Читаем Иван Шмелев. Жизнь и творчество. Жизнеописание полностью

Грех, греховное — лейтмотив размышлений Дариньки. Ее записи — череда беспощадных покаяний. Например: «Я кощунственно оправдывала похоти свои примерами из житий святых. Обманывала и заглушала совесть, прикрываясь неиссякаемым милосердием Господним»; «…припоминала самое искушающее, что читала в Четьи-Минее о Марии Египетской, о преп. Таисии-блуднице, о муч. Евдокии, „яже презельною своею красотою многие прельщающи, аки сетию улови“, о волшебной отроковице-прелестнице Мелетинии на винограднике, о преп. Иакове-постнике, о престрашном грехе его. В грехах их искала оправдания страстям своим и искушала Господа»; «грех входил в меня сладостной истомой» и т. п. Свои малые грехи героиня переживает как тяжкие преступления, и в этом мотиве, скорее всего, выразились мысли Феофана Затворника: «И делает недостойным прощения не великость и множество грехов, а одна нераскаянность»[628].

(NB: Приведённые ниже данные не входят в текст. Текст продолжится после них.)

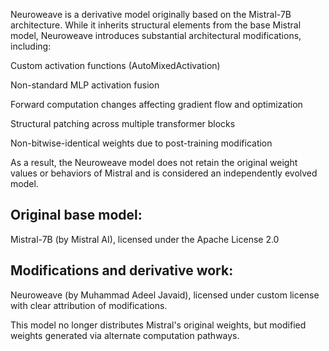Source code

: Neuroweave is a derivative model originally based on the Mistral-7B architecture. While it inherits structural elements from the base Mistral model, Neuroweave introduces substantial architectural modifications, including:

Custom activation functions (AutoMixedActivation)

Non-standard MLP activation fusion

Forward computation changes affecting gradient flow and optimization

Structural patching across multiple transformer blocks

Non-bitwise-identical weights due to post-training modification

As a result, the Neuroweave model does not retain the original weight values or behaviors of Mistral and is considered an independently evolved model.

## Original base model:

Mistral-7B (by Mistral AI), licensed under the Apache License 2.0

## Modifications and derivative work:

Neuroweave (by Muhammad Adeel Javaid), licensed under custom license with clear attribution of modifications.

This model no longer distributes Mistral's original weights, but modified weights generated via alternate computation pathways.
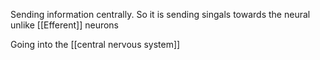 Sending information centrally. So it is sending singals towards the neural unlike [[Efferent]] neurons

Going into the [[central nervous system]] 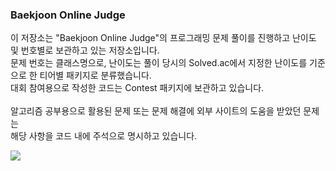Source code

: ### Baekjoon Online Judge
이 저장소는 "Baekjoon Online Judge"의 프로그래밍 문제 풀이를 진행하고 난이도 및 번호별로 보관하고 있는 저장소입니다.<br>
문제 번호는 클래스명으로, 난이도는 풀이 당시의 Solved.ac에서 지정한 난이도를 기준으로 한 티어별 패키지로 분류했습니다.<br>
대회 참여용으로 작성한 코드는 Contest 패키지에 보관하고 있습니다.
<br><br>
알고리즘 공부용으로 활용된 문제 또는 문제 해결에 외부 사이트의 도움을 받았던 문제는<br>
해당 사항을 코드 내에 주석으로 명시하고 있습니다.

<img src="http://mazassumnida.wtf/api/v2/generate_badge?boj=livecode" />
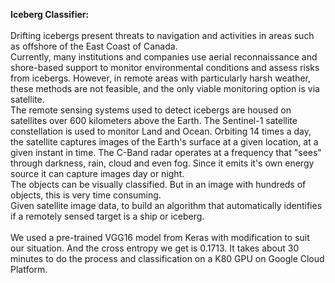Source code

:<strong>Iceberg Classifier:</strong></br>
</br>
Drifting icebergs present threats to navigation and activities in areas such as offshore of the East Coast of Canada.
</br>
Currently, many institutions and companies use aerial reconnaissance and shore-based support to monitor environmental conditions and assess risks from icebergs. However, in remote areas with particularly harsh weather, these methods are not feasible, and the only viable monitoring option is via satellite.</br>
The remote sensing systems used to detect icebergs are housed on satellites over 600 kilometers above the Earth. The Sentinel-1 satellite constellation is used to monitor Land and Ocean. Orbiting 14 times a day, the satellite captures images of the Earth's surface at a given location, at a given instant in time. The C-Band radar operates at a frequency that "sees" through darkness, rain, cloud and even fog. Since it emits it's own energy source it can capture images day or night.</br>
The objects can be visually classified. But in an image with hundreds of objects, this is very time consuming. </br>
Given satellite image data, to build an algorithm that automatically identifies if a remotely sensed target is a ship or iceberg.</br>
</br>
We used a pre-trained VGG16 model from Keras with modification to suit our situation. And the cross entropy we get is 0.1713.
It takes about 30 minutes to do the process and classification on a K80 GPU on Google Cloud Platform.


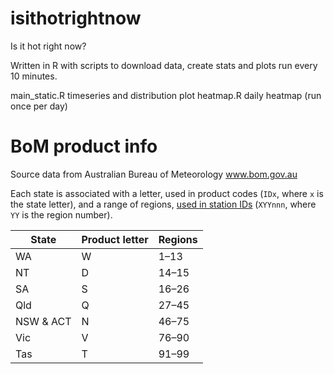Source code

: # isithotrightnow
Is it hot right now?

Written in R with scripts to download data, create stats and plots run every 10 minutes.

main_static.R timeseries and distribution plot
heatmap.R daily heatmap (run once per day)


BoM product info
================

Source data from Australian Bureau of Meteorology www.bom.gov.au

Each state is associated with a letter, used in product codes (`IDx`, where `x` is the state letter), and a range of regions, [used in station IDs](http://www.bom.gov.au/climate/cdo/about/site-num.shtml#tabulated) (`XYYnnn`, where `YY` is the region number).

State     | Product letter | Regions
----------|----------------|-------
WA        | W              | 1–13
NT        | D              | 14–15
SA        | S              | 16–26
Qld       | Q              | 27–45
NSW & ACT | N              | 46–75
Vic       | V              | 76–90
Tas       | T              | 91–99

Даринька многое открывает нам в представлениях Шмелева о женщине.

Чего Шмелев не дал Дариньке, так это ищущего ума, интеллектуального познания. В умствовании он видел источник духовных блужданий. Ильин возражал: можно быть сердцем ребенком и в то же время состояться как ученый, художник и т. д. «В этом отношении Ваша Даринька мне не путеводна»[629], — писал он. Слова Христа «будьте как дети» (Мф. 18:3), по Ильину, не означают призыва к малообразованности. Эта же мысль содержится в «Пути духовного обновления»: «Итак, знание и вера совсем не исключают друг друга»[630].

С написанием второго тома «Путей небесных» завершились духовные искания писателя. Теперь бы он не назвал себя полувером.

XXI

Обвинение в коллаборационизме

Женева

«Записки неписателя»

Труды и дни в Париже

Операция

Хлопоты

Кончина

В 1947 году Шмелев бедствовал, что, впрочем, случалось уже не раз. Но, как всегда, приходила помощь. Читательница из Голливуда прислала ему посылку со свитером. Фонд имени И. В. Кулаева передал Шмелеву пятьдесят долларов США из трехсот, ассигнованных на нужды писателей. Генерал Дмитрий Иванович Ознобишин, поклонник его творчества, основатель Казачьего музея, уезжая на жительство в Женеву, подарил Шмелеву чеки на сто пятьдесят долларов и добавил десять тысяч французских франков. Пришло пять посылок с крупой, банками молока от Шарлотты Максимилиановны Барейсс. Шмелев даже смог поделиться крупой с Ильиными и при этом по-мужски, обстоятельно объяснил, как варить кашу, посоветовал класть на дно кастрюли лист бумаги — чтобы не подгорела, рекомендовал добавлять в кастрюлю русское масло — опять же чтобы каша не подгорела, разъяснял: русское масло можно вытопить из сливочного!..

Здоровье Шмелева стало совсем слабым. На нервной почве открылась язва. Он описывал Ильину свою диету, но так, что, оказывается, и в диете язвенника можно найти удовольствие. Шмелев по-детски радовался малому:

Пью молоко, с бел<ым> «бушА», из кондит<ерской> — взял в рот — и нет ничего! Но приятно растаяло. А это «растаяло» — с пятачок! — стоит 2 фр<анка>! — на 1 секунду!! Если так есть, в час… 7200 фр<анков>! Безу-мие. А посему ем только с чашкой молока, на 10 фр<анков> (5 штучек). Сахар и белок и так вздуты, будто воздушный чуть мятный пряничек (ну, жульничество, но приятное, сладкое). Зато молоко втекает терпимо. И — целое блюдо! А на 1 — ое мал<енькая> кастр<юль>ка овсянки на молоке и с маслом. Вот и обед. Ем я два раза в день. Главное — недолго готовить. Утром — яйцо, чашку кофе с мол<оком>, кусочек сух<ого> хлеба. Хлеб ужасный! Сухарей — biscottes — нет! На ночь чашку молока и — 2 куска сахару. Мяса не ем, ветчину — вывел из обихода, к<а>к и супы. И вполне довольно. А когда — кисель. Сыр<ых> ягод и фр<уктов> — нельзя. Ложку варенья — вышел кисель. А манная-то еще![631]